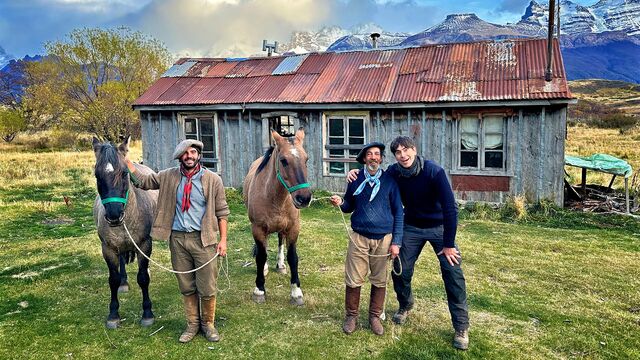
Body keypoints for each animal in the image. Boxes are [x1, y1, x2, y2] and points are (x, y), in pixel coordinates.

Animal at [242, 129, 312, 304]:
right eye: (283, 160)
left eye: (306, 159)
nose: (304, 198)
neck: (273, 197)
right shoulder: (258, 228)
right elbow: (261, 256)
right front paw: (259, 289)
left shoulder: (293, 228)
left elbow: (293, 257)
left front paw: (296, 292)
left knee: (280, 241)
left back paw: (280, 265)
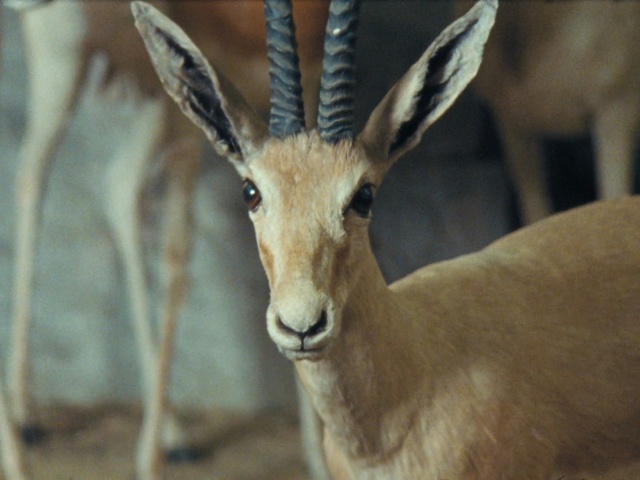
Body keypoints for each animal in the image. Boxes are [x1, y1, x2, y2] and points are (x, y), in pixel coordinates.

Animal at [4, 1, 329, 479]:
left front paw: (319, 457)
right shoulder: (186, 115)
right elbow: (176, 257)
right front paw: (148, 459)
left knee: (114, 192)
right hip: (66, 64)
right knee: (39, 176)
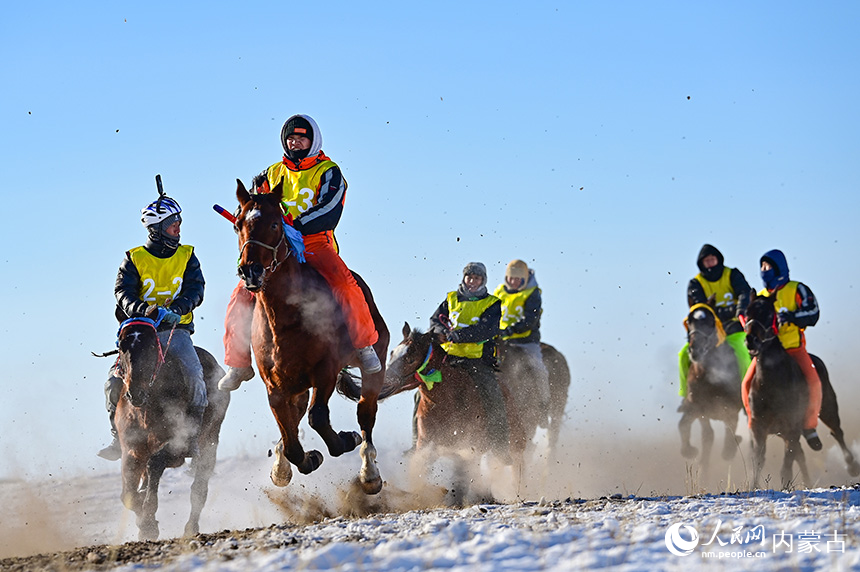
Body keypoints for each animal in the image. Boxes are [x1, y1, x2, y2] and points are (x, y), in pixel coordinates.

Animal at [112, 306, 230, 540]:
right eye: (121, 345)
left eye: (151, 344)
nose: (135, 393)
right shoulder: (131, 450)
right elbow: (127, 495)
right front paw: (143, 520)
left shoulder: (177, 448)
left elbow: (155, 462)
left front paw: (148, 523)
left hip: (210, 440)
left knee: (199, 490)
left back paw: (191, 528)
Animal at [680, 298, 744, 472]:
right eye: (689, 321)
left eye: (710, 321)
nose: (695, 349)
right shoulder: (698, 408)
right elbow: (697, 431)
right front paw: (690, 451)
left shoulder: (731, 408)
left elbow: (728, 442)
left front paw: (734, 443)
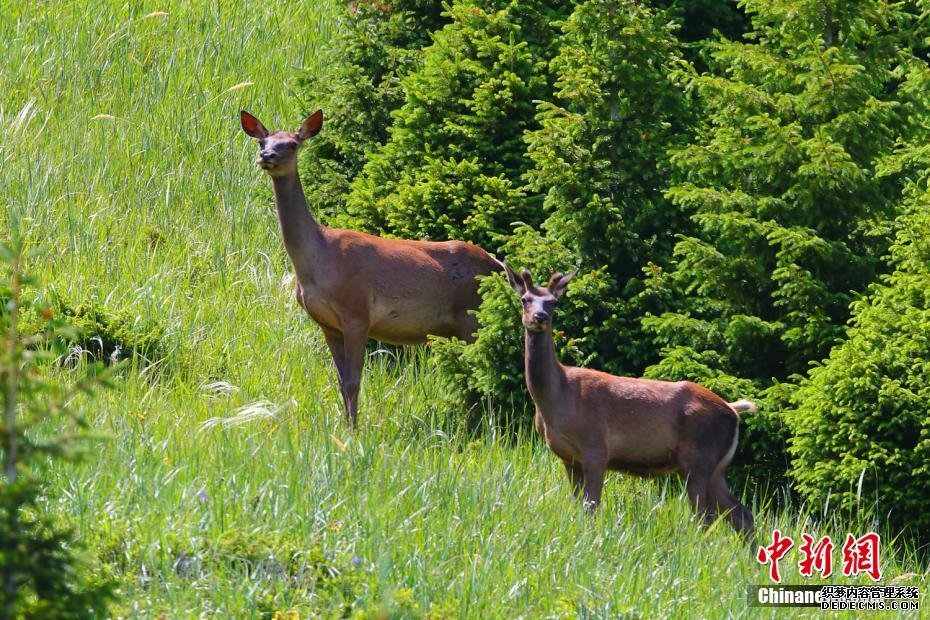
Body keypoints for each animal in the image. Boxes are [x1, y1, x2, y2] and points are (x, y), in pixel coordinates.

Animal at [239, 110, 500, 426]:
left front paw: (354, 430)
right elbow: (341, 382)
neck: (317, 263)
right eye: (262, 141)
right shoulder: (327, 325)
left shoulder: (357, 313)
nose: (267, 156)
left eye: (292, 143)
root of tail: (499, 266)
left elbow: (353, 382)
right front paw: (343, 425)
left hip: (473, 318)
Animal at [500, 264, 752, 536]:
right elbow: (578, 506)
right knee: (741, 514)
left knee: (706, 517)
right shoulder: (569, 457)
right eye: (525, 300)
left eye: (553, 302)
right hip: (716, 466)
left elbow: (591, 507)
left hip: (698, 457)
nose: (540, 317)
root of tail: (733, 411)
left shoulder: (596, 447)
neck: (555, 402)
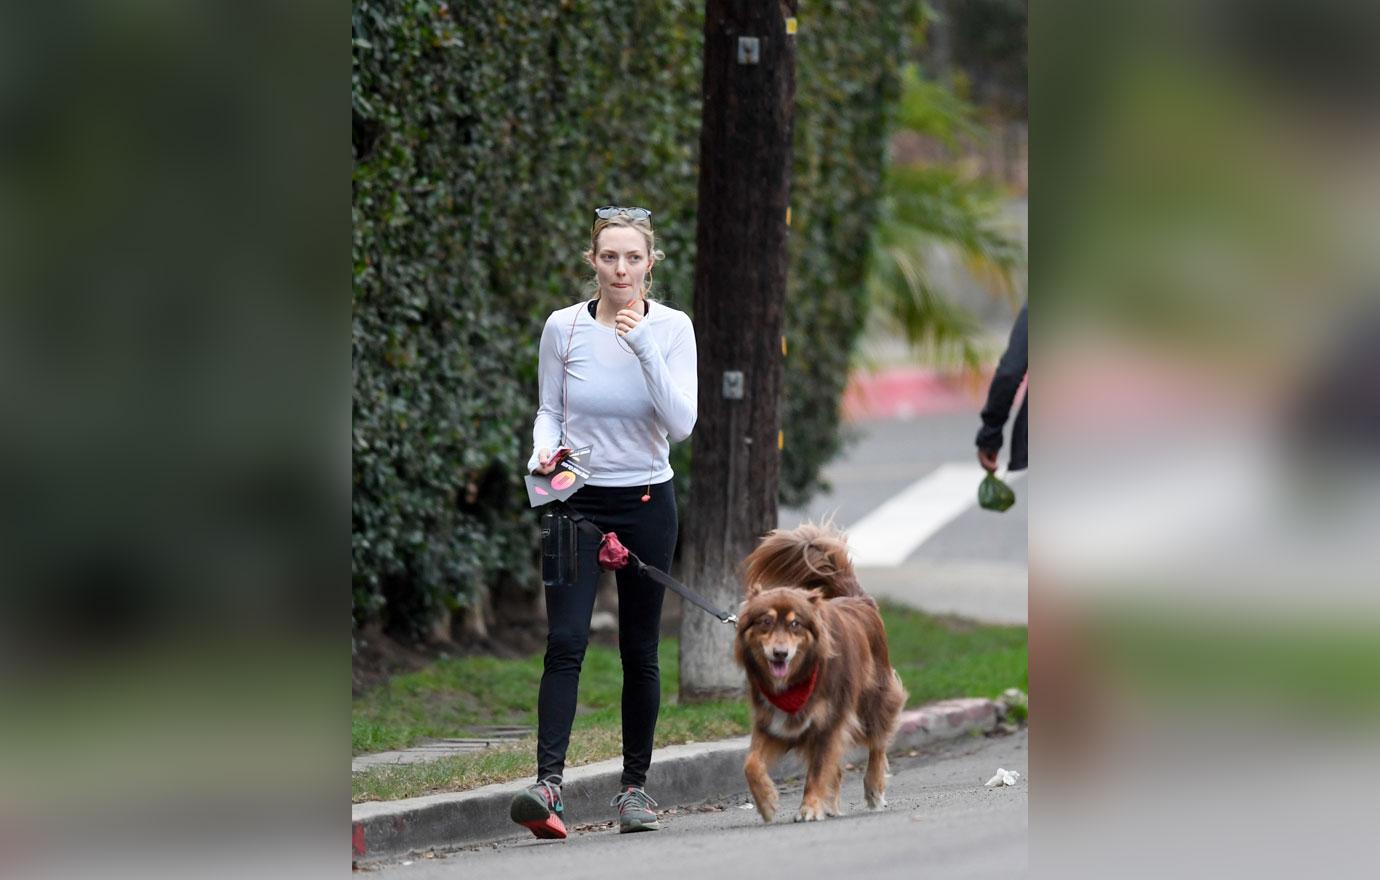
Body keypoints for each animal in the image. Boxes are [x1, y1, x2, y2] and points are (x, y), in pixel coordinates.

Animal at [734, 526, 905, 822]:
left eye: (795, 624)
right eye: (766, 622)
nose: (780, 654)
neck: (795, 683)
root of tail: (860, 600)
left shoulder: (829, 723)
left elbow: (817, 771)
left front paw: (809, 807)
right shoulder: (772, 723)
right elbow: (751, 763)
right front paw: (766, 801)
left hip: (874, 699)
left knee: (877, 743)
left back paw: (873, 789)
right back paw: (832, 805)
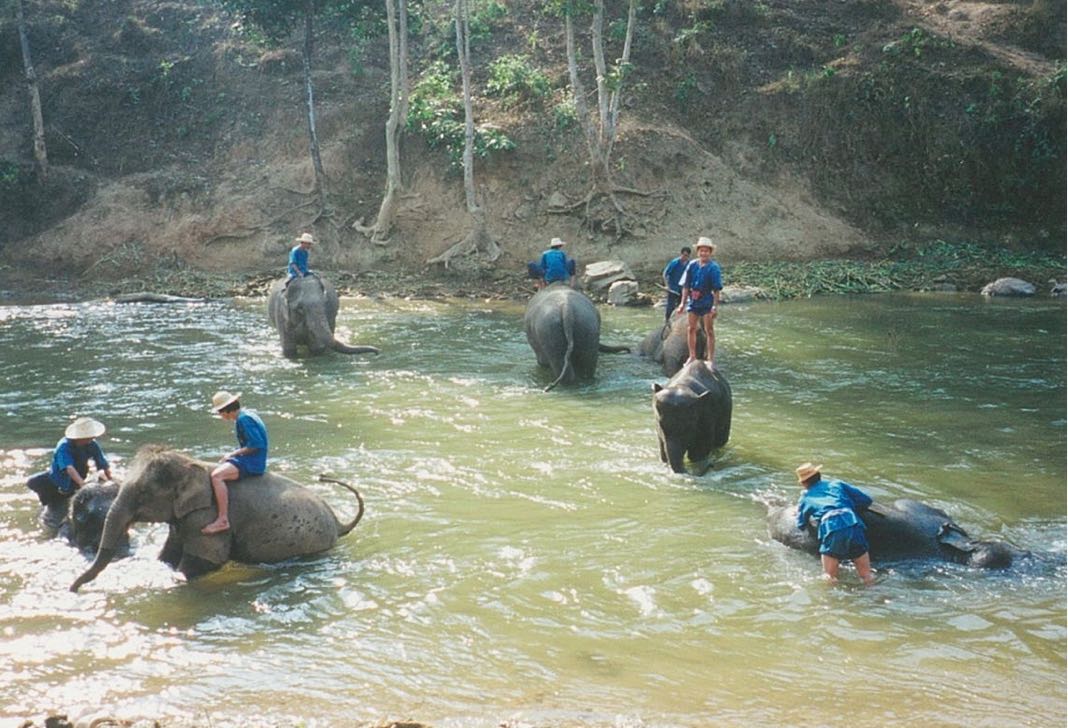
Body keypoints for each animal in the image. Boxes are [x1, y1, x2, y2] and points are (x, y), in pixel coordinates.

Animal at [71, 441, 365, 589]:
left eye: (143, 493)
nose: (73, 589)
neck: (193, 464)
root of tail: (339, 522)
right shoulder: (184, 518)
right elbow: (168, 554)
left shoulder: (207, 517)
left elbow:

● ● ● ● ● ● ●

Check every line of the data above for the string "tail", and copy those that have it.

root of tail: (499, 266)
root of tail: (733, 411)
root of tail: (860, 600)
root of tail: (339, 522)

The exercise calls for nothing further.